“Roma, agotadas todas las funciones”, advertía el cartel fuera de la Cineteca Nacional con excesiva dureza. Pero Roma, me juraban, era esencial para la supervivencia del alma: verla era como respirar. Por eso dije: “entro”.
Ni soñar con verla antes de tres semanas, me avisó la señorita de la taquilla. “¿Y después?”, pregunté. Hizo clic: del monitor brotó el mapa del cine, un panal generoso repleto de celdillas pero todas grises: vendidas. De pronto exclamó “ahí”. En medio de la sala, náufrago en el océano, un lugarcito libre flotaba. Pagué e inició la espera de 21 días; 21, solo para ver una película.
Una mañana vacacional me acerqué a la Sala 1 con la emoción de quien llega al mostrador del aeropuerto para despachar maletas: minuto cero de un viaje hacia la in certidumbre que quién sabe qué aventuras traerá.

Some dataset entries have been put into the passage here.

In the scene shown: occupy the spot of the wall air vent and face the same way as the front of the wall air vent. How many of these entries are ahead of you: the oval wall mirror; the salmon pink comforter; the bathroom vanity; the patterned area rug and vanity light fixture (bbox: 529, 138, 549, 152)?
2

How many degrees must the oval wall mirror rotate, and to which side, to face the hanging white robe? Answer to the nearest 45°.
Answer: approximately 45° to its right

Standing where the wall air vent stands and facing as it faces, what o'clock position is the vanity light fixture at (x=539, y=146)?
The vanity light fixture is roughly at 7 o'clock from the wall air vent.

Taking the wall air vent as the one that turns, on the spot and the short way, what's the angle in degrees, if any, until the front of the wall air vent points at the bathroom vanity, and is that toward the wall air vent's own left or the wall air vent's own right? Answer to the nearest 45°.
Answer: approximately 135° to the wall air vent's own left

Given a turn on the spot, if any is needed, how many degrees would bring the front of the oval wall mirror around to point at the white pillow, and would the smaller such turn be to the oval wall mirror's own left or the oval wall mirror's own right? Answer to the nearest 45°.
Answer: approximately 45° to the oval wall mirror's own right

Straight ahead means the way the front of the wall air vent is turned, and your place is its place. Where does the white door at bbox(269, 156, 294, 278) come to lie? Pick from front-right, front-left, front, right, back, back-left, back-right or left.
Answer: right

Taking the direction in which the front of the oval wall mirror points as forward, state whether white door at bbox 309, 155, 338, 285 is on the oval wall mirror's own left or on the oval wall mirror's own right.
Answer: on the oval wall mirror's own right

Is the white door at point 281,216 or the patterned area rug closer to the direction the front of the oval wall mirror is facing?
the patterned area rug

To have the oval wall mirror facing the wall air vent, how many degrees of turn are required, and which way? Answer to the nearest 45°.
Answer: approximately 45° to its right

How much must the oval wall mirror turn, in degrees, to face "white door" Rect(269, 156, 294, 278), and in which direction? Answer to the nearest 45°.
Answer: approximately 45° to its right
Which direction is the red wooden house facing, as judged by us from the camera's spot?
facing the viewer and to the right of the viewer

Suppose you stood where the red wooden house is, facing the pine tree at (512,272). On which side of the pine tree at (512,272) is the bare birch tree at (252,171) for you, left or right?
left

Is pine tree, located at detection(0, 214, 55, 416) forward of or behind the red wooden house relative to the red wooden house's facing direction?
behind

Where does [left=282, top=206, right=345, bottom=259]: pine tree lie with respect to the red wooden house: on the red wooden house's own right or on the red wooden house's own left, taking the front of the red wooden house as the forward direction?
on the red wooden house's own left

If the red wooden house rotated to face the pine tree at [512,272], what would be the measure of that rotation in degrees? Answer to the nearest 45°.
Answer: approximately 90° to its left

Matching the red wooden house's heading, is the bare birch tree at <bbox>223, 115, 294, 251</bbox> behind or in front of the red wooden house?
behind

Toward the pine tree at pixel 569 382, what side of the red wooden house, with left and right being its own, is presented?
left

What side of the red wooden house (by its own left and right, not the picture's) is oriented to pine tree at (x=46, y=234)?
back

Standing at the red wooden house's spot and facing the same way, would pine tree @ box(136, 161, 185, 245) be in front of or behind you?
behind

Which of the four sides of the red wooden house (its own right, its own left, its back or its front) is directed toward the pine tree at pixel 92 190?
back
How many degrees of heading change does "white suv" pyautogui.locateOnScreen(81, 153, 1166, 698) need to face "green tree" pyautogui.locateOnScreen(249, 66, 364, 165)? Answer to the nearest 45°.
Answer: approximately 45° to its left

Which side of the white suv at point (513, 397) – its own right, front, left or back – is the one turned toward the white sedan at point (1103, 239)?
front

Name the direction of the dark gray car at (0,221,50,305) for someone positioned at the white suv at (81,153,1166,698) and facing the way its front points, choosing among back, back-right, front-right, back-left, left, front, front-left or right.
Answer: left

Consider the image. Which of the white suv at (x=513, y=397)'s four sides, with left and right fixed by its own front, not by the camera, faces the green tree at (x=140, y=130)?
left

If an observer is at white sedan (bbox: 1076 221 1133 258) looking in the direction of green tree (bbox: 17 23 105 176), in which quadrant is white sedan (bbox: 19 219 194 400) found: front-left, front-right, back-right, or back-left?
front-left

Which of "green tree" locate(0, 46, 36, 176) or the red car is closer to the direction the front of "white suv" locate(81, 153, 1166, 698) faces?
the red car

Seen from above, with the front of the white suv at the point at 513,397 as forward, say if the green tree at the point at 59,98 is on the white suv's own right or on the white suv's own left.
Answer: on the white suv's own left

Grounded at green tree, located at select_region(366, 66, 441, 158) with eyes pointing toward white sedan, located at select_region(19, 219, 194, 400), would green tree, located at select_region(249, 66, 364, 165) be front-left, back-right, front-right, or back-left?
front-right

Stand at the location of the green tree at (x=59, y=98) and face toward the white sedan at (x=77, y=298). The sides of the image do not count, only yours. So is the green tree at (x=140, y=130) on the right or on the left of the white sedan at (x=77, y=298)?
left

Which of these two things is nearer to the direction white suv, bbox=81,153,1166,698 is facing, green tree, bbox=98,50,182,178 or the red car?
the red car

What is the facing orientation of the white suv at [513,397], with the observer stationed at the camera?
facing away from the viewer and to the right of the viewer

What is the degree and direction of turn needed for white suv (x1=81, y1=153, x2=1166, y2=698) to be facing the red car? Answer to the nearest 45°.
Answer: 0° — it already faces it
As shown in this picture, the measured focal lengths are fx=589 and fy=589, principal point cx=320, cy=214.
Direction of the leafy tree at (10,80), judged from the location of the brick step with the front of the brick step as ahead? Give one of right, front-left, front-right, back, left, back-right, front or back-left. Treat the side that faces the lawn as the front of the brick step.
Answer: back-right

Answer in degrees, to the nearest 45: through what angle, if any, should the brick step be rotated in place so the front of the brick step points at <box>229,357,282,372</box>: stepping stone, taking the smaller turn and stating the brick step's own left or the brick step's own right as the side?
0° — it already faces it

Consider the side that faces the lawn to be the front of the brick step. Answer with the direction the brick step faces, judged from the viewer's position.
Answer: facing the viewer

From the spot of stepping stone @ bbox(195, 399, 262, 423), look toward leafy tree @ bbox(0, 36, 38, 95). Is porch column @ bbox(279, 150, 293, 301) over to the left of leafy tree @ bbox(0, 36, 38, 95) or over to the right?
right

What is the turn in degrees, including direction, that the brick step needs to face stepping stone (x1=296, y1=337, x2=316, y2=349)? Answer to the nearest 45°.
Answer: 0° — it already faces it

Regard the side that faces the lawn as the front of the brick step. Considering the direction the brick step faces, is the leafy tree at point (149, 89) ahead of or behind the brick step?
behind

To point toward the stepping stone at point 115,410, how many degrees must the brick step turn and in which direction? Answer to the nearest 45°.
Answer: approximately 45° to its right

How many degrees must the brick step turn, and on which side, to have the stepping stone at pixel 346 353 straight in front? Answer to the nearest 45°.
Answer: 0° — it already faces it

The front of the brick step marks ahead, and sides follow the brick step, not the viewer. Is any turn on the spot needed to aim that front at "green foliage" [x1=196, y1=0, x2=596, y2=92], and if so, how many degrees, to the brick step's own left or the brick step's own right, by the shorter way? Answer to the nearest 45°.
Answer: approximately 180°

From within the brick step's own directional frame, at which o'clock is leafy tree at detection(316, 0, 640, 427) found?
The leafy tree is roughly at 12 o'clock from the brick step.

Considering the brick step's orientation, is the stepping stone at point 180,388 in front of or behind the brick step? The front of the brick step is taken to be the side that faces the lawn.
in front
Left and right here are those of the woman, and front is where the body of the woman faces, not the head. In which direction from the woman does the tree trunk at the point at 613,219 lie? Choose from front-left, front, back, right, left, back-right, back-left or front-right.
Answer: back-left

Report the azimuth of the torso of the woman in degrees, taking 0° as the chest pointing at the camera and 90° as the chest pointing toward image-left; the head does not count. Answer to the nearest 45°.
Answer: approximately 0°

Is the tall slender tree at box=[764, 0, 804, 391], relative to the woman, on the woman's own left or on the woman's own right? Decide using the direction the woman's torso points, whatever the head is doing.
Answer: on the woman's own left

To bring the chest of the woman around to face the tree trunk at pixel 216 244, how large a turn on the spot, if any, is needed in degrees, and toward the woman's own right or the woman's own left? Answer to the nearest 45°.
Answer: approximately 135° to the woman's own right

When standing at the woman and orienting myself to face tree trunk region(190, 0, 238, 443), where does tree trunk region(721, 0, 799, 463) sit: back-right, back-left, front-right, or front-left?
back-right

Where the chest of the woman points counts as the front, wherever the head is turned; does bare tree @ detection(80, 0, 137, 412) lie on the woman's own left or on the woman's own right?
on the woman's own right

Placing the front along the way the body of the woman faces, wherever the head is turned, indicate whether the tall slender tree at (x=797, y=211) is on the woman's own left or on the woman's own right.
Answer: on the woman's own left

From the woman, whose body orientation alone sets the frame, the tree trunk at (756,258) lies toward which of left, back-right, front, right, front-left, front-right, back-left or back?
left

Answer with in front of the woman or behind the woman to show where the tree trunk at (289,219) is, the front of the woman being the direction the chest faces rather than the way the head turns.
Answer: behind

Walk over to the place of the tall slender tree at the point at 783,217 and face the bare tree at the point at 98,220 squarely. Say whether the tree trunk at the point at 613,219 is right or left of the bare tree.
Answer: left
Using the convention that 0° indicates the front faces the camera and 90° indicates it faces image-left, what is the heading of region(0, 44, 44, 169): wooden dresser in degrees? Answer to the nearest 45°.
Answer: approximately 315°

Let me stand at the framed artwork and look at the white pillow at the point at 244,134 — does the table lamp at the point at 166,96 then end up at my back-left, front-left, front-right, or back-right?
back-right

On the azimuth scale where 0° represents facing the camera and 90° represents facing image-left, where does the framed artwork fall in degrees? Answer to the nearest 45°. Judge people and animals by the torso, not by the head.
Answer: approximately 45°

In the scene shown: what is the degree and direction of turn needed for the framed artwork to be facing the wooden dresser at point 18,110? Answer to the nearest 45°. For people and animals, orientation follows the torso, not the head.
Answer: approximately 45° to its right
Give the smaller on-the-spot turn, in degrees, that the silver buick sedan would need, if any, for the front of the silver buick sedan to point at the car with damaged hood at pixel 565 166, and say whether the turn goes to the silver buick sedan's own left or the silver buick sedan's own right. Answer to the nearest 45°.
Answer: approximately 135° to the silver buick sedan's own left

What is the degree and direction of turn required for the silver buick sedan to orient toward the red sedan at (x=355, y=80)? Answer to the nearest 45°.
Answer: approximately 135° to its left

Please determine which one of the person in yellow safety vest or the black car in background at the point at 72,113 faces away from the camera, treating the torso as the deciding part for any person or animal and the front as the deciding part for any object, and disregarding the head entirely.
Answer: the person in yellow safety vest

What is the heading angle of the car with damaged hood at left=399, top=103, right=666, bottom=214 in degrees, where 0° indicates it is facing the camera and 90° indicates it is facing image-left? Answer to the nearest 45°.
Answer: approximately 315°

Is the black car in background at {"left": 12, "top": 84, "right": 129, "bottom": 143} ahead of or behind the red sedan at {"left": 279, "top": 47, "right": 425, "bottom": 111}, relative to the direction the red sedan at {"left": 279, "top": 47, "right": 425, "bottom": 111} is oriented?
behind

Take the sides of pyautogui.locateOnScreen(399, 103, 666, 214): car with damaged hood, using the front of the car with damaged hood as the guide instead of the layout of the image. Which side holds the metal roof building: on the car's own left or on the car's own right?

El país apenas se desperezaba pero las butacas eran una congregación vigorosa. Me senté en la mía, rentada por 50 pesos pero cotizada como un trono, y percibí que la gente hablaba bajito pero mucho: se confiaban secretos. Yo no tenía con quién secretear, por eso oí a los de los otros asientos: murmuraban sobre una película que ni siquiera habían visto.
Las luces se apagaron y entonces sí, como el golpe de un gong que advierte “esto ha iniciado”, el cine acordó un silencio litúrgico. Al fin estábamos ante Roma y el aire olía a expectativas grandes.
Vimos agua correr sobre baldosas: el agua con que limpiaba el estacionamiento Cleo, la empleada doméstica. Y después vimos sobre ese patio un avioncito volar: iniciaba así nuestro viaje de dos horas. El problema de estar al fin ante la película de la que había oído tanto, era que tras abrirse el telón me sentía más juez que público: “Veamos si Roma cumple”. Pero la trama avanzaba y no requería probarnos con presuntuosos artilugios: “Mira de qué es capaz esta historia”.
Sin apuro, la cinta de Cuarón me iba retirando la toga, el birrete, la mirada recia de fiscal. Ella solo sugería mirar lo simple en calma, como si dijera: “Quizá ahí encuentres belleza”: una coladera vieja junto a dos balones desinflados y un muñequito de luchador. Un patio desde la perspectiva de una jaula con canarios. Una nana y su pequeño protegido recostados en la azotea para jugar a los muertos. Bajo el monumento de un cangrejo y el ritmo de un son jarocho, cuatro chicos tristes comen helados junto a su mamá justo después de informarles que su padre se ha ido para siempre. Y también en dos horas vi al PRI omnipresente, como gran hermano con cara de Luis Echeverría, apareciendo con sus siglas gigantescas hasta en los cerros. La inmundicia fangosa de Neza con multitudes arrojadas como ratas delante de la pinta monstruosa: “Hank: más de 600 mil mexicanos beneficiados por un solo hombre”. Vi al IMSS desbordado en sus capacidades pero también en sus voluntades. El abandono eterno a la mujer. La dulzura de una mixteca que vuelve hijos y confidentes a quienes no llevan su sangre. Las armas como “solución” política. La capacidad de amar de una madre y cuatro chicos a la nueva integrante de la familia. A Cleo en silencio, sentada oyendo la flauta del afilador que ahonda un dolor inmortal.
Y eso lo vimos con una cámara en paneo, de un lado a otro, viajando despacio para que el que vea Roma sea un espía sigiloso que descubre de a poquito ese mundo que es, de un modo u otro, el de los mexicanos.
Salí de esa sala y lo confirmé: esta vez, ver una película había sido respirar.